"I was just on my way to meet the Warriors Three in the practice halls. Perhaps it would please you to join us!"
"I would like that. Have you been practicing anything in particular of late? The last thing I remember was Volstagg lagging behind the rest of you in rolling with a fall."
"She's much better now. This year we mainly spar with one another, and with whoever may dare to challenge us. Of whom there have been regrettably few in recent weeks. Have you learned anything on Midgard you could demonstrate? Or was it all hunting and singing and giving birth to horses?"
"I have learned one or two things, although I admit that giving birth to horses is very time consuming."
"Midgardians have a much different style, being weaker than we are and having less time to practice. What I have seen may be good for one or two surprises but will probably not suit for long-term repertoire."
Loki usually loses to all of the Three. Especially Hogun; least so to Fandral, but even Fandral usually beats her. (Thor leaves them all behind, of course.) Right now Loki is fighting Volstagg. Loki wins one fight of four with her; but there is no reason it shouldn't be this one.
It's this one. Loki levers herself into the air with a cunning extension of Lævateinn and lands behind her opponent to land a decisive strike to her back.
"Whence came you, stranger?" exclaims Thor.
She seems to be a warrior, nearly as tall as Thor, wearing armour of a simple design with a helmet that covers her face. Not especially prosperous, it looks like, but with a good sword by her side.
"Did you not see me?" she wonders. "I've been here an hour."
"An hour?" asks Loki. "I would believe maybe half that, if you turned invisible."

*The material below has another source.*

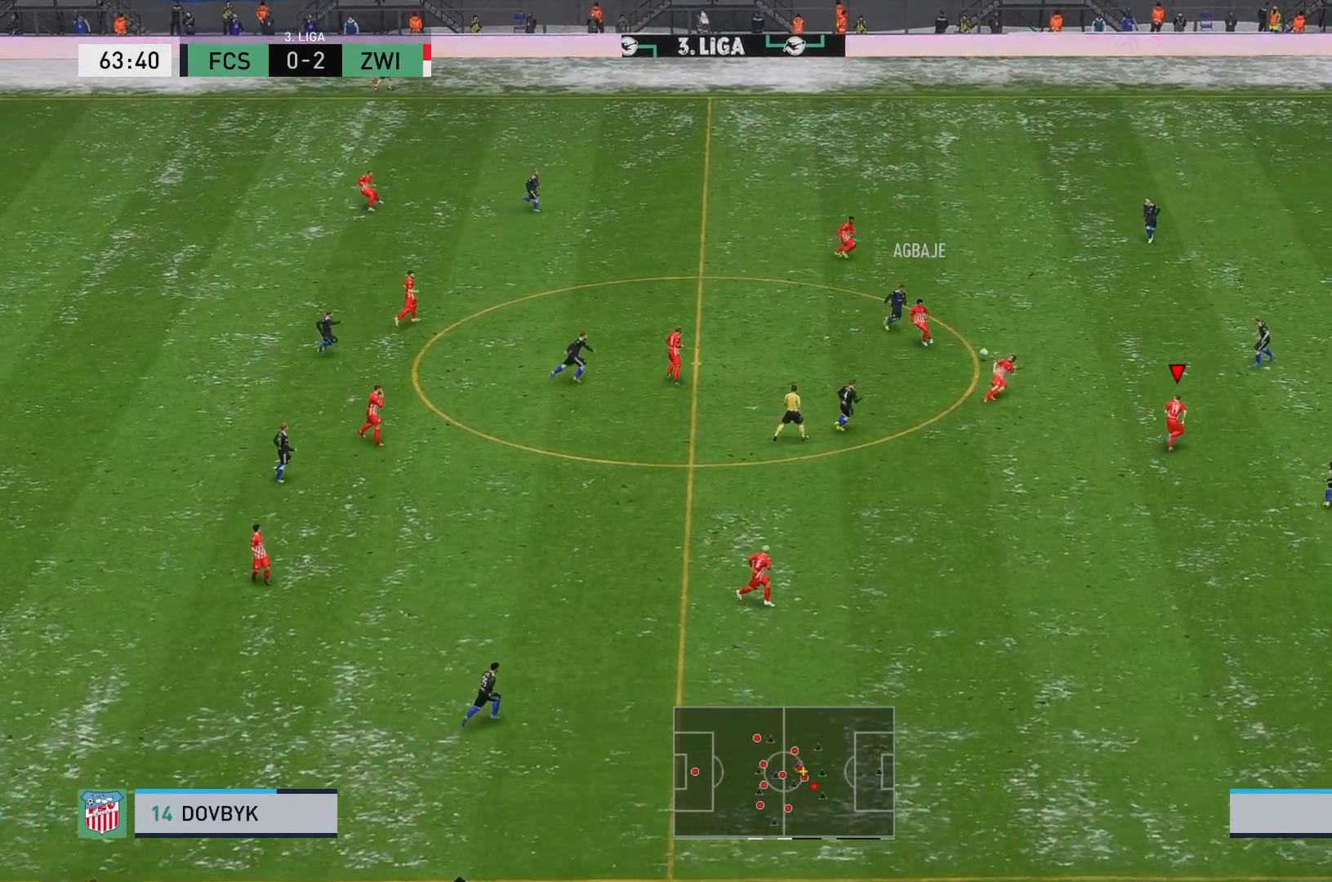
{"buttons": [], "left_stick": "up-right", "events": [[333, "left_stick", "right"], [433, "left_stick", "up-right"]]}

"Not invisible, just quiet. I came to see how a Princess of Asgard fights," she says. "Very well, it seems."
"Thank you. And who is it who is so keen to supervise us?"
"No?" says Fandral. "There are no tales of the invisible warrior sung in the mead-halls?"

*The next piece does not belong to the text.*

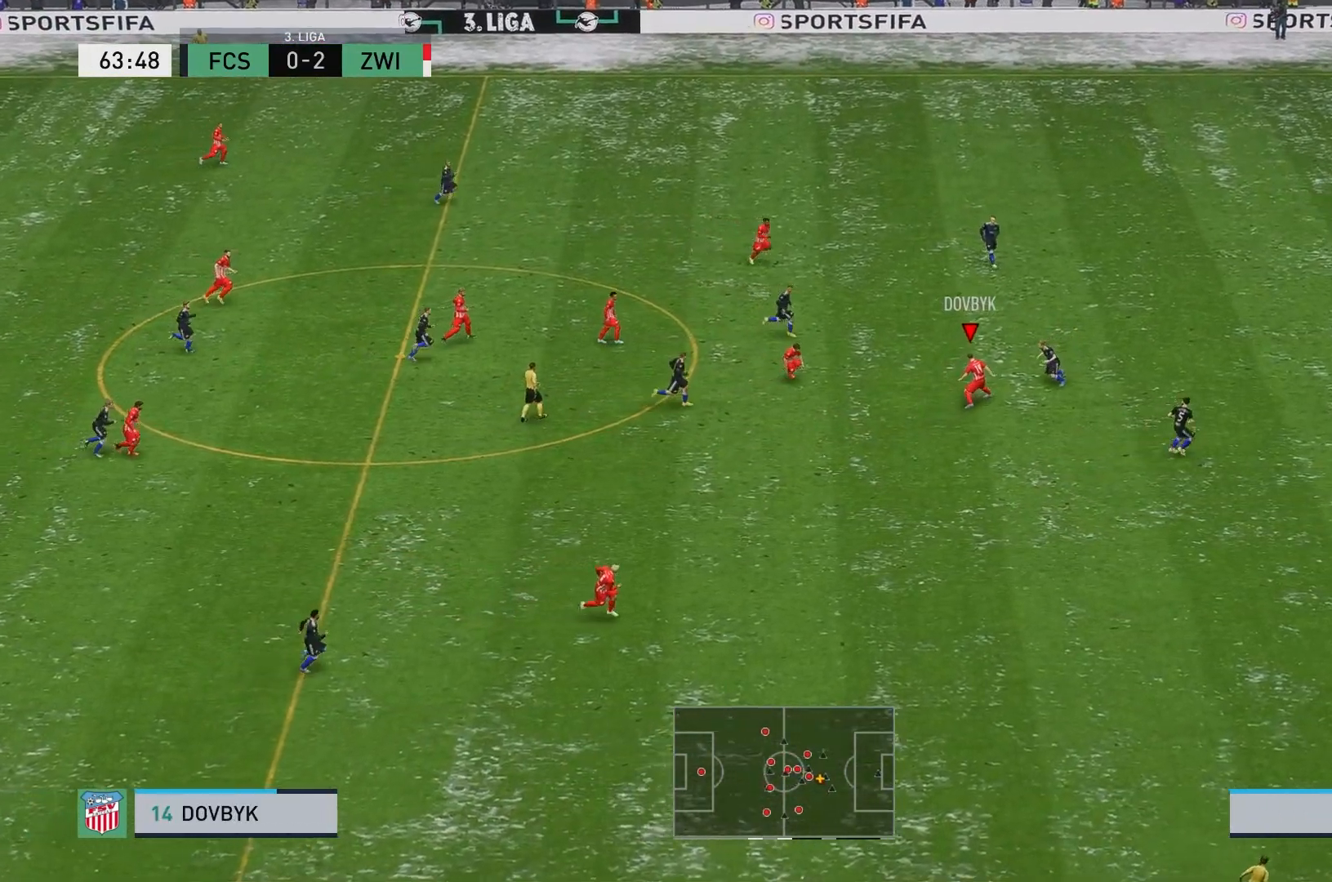
{"buttons": [], "left_stick": "down", "events": [[33, "left_stick", "left"], [117, "left_stick", "down-left"], [500, "left_stick", "down"]]}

"There would need to be an invisible warrior for that," says the stranger. "I am not she."
"If you came all this way to see a Princess of Asgard fight, perhaps you should fight one," says Fandral, grinning at Thor and Loki.
"Perhaps I'm not ready to face such a worthy opponent," says the stranger. "One of their companions, maybe."
"Oh? Who would you challenge, then?"
"The talkative one," the stranger suggests.
Fandral laughs. "Very well then, I accept."
"I seldom beat her," remarks Loki, taking a seat and reducing Lævateinn to a convenient size. "You may have made a strategic error."
"That we shall!" says Fandral.
They draw their swords.
Fandral is quick - but somehow her blows never quite land where she meant them to. Fandral is nimble - but somehow she dodges into a strike as often as out of one. The stranger exhibits no polished techniques, no overtly successful stratagems beyond a gift for feinting convincingly, but somehow things just seem to turn out in her favour, again and again. She is either an unnervingly lucky swordswoman of middling skill, or a master of the art toying with Fandral for inscrutable reasons.
That is very interesting. She should teach a class on Not Being In The Same Place As Pointy Things.
In response, the stranger drops her pretense of mediocrity. Her sword moves with blurring speed and exquisite precision. Fandral holds her own for ten increasingly dramatic seconds, and then the stranger disarms her neatly and stands back.
"I'm really no one famous, you know."
"The way you wield a sword, you should be!"
"Well, that's your opinion," the stranger demurs, but she sounds pleased.
"At least let me see your face so I know what to tell the bards."
"Bards like a mystery."
"Come on! I could almost swear I've heard your voice before..."
"You won't be any happier for knowing," the stranger warns.
"Nonsense!"
"I'll fight you if you tell us your name," Thor offers in an effort to solve this dispute. "You're good enough to be worth a match, without question."